100 Sekunden Leben - Die Limerick-Therapie
Wer schlecht geschlafen hat, kommt morgens schwer aus dem Bett. Inforadio-Kolumnistin Doris Anselm hat jetzt eine neue Methode gegen Einschlafprobleme – und die liegt irgendwo zwischen Poesie und Kampfsport.
Meine neue Einschlafhilfe arbeitet da mit einer Art mentaler Judo-Wurftechnik. Das heißt, sie nutzt die Kraft des Angreifers, also die Grübel-Energie, und lenkt sie so um, dass mein Hirn, zack-bumm, auf der Matte liegt. Also: schläfrig auf dem Kopfkissen.
Wie das geht?
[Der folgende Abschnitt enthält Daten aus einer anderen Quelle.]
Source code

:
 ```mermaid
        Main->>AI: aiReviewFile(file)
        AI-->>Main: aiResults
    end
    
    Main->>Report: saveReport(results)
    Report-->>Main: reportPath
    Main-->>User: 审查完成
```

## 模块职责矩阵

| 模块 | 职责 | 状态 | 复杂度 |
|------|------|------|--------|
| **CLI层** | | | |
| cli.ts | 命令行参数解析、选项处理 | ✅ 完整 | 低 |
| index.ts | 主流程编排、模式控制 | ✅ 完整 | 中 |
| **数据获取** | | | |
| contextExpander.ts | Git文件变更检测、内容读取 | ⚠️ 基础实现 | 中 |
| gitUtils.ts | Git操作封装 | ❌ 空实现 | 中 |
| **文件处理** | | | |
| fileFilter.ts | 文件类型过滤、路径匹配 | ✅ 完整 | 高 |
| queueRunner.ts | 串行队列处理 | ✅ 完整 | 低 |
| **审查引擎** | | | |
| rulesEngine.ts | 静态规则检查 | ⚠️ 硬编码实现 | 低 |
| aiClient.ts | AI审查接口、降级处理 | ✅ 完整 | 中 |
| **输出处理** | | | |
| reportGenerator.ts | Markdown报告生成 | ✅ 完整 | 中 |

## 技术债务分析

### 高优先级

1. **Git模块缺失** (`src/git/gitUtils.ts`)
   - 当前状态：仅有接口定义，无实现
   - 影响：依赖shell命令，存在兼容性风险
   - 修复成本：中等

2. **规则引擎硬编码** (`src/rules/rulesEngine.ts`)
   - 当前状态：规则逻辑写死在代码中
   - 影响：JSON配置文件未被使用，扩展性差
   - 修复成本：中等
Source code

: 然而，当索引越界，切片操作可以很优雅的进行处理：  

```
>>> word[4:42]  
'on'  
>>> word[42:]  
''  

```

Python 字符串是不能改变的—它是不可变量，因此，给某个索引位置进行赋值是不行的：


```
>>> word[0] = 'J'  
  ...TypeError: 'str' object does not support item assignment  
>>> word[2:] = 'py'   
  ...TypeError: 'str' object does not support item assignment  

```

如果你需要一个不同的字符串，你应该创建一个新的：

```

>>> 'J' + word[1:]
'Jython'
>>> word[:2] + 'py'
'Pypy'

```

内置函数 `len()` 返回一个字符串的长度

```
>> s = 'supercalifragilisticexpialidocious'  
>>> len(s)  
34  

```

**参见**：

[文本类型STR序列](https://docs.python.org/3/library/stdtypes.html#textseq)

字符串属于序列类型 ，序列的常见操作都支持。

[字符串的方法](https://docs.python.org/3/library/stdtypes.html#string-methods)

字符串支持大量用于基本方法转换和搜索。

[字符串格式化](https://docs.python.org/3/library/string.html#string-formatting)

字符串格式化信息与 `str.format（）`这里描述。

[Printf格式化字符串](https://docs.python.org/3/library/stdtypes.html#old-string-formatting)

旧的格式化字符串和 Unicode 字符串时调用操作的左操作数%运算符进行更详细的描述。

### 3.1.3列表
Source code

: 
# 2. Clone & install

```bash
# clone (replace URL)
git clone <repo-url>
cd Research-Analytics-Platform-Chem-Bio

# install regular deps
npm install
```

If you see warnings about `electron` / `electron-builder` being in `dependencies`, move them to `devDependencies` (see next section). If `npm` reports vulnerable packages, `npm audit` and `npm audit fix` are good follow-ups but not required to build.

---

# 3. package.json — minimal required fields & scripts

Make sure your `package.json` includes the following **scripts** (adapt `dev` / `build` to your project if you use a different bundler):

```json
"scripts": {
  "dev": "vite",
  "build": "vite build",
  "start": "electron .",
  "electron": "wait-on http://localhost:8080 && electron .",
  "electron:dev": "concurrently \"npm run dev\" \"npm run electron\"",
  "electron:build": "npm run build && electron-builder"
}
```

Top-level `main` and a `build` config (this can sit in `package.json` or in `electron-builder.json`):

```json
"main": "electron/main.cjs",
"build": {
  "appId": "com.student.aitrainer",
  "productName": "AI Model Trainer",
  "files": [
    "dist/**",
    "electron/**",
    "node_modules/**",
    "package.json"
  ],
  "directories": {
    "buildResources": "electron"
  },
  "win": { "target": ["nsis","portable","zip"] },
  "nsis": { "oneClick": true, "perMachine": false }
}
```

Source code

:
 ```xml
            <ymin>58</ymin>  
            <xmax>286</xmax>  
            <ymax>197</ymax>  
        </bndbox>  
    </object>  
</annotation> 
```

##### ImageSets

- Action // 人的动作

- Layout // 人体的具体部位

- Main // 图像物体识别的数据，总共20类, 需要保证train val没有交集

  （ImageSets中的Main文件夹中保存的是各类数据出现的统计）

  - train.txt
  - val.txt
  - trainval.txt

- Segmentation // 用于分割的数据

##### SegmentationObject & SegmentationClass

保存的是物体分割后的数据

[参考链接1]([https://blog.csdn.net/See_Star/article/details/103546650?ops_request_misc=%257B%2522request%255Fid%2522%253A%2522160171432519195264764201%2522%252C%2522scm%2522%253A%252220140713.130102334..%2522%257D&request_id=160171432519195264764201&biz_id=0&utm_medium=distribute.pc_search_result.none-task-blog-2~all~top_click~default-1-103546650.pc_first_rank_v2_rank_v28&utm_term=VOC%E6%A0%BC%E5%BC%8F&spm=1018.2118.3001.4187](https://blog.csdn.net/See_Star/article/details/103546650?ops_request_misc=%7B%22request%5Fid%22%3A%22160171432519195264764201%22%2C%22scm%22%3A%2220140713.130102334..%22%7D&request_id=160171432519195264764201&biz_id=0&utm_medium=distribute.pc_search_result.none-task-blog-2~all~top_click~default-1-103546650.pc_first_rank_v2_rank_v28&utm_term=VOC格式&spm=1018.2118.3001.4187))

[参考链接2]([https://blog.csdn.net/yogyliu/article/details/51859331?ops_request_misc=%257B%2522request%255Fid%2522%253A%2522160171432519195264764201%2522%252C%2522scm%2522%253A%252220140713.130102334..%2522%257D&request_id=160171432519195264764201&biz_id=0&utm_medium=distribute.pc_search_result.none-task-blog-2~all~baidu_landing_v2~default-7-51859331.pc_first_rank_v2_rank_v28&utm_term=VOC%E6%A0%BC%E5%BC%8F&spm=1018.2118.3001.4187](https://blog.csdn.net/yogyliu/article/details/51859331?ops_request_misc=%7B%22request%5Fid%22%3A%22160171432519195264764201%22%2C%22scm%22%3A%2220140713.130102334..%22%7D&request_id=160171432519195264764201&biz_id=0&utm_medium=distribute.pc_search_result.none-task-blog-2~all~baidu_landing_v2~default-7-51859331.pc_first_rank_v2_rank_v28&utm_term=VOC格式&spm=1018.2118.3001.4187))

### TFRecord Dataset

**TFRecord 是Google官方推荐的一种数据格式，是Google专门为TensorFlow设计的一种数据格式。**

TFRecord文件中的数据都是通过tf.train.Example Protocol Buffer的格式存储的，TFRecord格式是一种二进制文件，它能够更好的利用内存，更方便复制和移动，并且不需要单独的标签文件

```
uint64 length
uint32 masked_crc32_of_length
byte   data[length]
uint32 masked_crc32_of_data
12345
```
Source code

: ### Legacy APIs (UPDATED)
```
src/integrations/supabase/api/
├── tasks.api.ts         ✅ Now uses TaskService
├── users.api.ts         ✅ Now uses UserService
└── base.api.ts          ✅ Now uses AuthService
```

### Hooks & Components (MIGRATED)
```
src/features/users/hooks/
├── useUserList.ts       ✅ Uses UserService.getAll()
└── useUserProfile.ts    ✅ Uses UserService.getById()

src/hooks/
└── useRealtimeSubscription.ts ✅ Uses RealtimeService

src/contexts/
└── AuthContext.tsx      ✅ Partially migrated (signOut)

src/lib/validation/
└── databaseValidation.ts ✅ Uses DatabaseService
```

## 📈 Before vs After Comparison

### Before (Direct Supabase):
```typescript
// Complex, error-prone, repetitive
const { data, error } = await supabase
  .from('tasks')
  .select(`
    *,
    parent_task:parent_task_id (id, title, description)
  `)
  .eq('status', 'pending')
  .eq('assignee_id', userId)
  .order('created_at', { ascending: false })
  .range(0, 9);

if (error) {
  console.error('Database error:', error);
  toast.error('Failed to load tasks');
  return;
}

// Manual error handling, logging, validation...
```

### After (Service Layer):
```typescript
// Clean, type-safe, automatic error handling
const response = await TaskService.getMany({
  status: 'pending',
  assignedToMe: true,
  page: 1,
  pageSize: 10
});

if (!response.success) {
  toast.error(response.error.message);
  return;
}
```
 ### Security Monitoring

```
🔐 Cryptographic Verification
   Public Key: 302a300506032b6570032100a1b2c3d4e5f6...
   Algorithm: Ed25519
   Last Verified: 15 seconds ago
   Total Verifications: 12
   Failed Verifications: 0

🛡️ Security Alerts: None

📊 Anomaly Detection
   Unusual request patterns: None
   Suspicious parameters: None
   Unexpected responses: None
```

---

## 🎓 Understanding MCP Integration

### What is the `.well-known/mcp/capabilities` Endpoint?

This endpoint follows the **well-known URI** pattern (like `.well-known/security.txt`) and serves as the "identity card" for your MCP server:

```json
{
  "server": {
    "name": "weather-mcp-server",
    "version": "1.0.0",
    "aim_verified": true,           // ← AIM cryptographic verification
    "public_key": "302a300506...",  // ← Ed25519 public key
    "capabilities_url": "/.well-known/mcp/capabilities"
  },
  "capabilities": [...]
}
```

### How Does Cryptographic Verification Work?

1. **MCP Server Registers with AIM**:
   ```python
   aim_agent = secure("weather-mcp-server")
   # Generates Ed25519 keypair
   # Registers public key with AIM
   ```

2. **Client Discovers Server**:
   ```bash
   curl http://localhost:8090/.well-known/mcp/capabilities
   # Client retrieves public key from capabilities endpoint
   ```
Ich denke mir Limericks aus. Genau: Diese albern gereimten Mini-Gedichte, oft mit Ortsnamen. So dichtete ich neulich nachts:
"Ein Zeichner aus Prenzlauer Berg
erschuf einen hellblauen Zwerg
Doch weil es die Schlümpfe
schon gab, kriegt er Schimpfe
Nun muss er von Neuem ans Werk."
Die meisten meiner Einschlaf-Limericks werden aber nie fertig, weil ich vorher eben einschlafe. Mir ist klar geworden: Oft ist Grübeln bloß eine Methode. Es geht dem Hirn gar nicht so sehr um den Inhalt. Das merkt man ja schon daran, wie gerne es zu später Stunde kreuz und quer durch sämtliche Probleme hoppelt, die man hat oder zu haben glaubt.
Und da ist die besessene Suche nach einem sinnvollen Reim, das pedantische Durchprobieren und Verwerfen von Lösungen, also Worten und Silben, offenbar nah genug dran an der Struktur des Grübelns, um das Gehirn auszutricksen, ohne die echten Sorgenthemen zu berühren, mit denen man sich andernfalls in Panik denken würde. Für mich funktioniert das fantastisch.
Was ist sonst noch gut für den Schlaf? Ach ja, ich sag’s zum Schluss in einem Limerick:
"Zum Arzt ging ein kleiner Espresso
der war immer so furchtbar gestresso
der Arzt, raffiniert
hat ihn entkoffeiniert
Jetzt geht es dem Kleinen viel besso."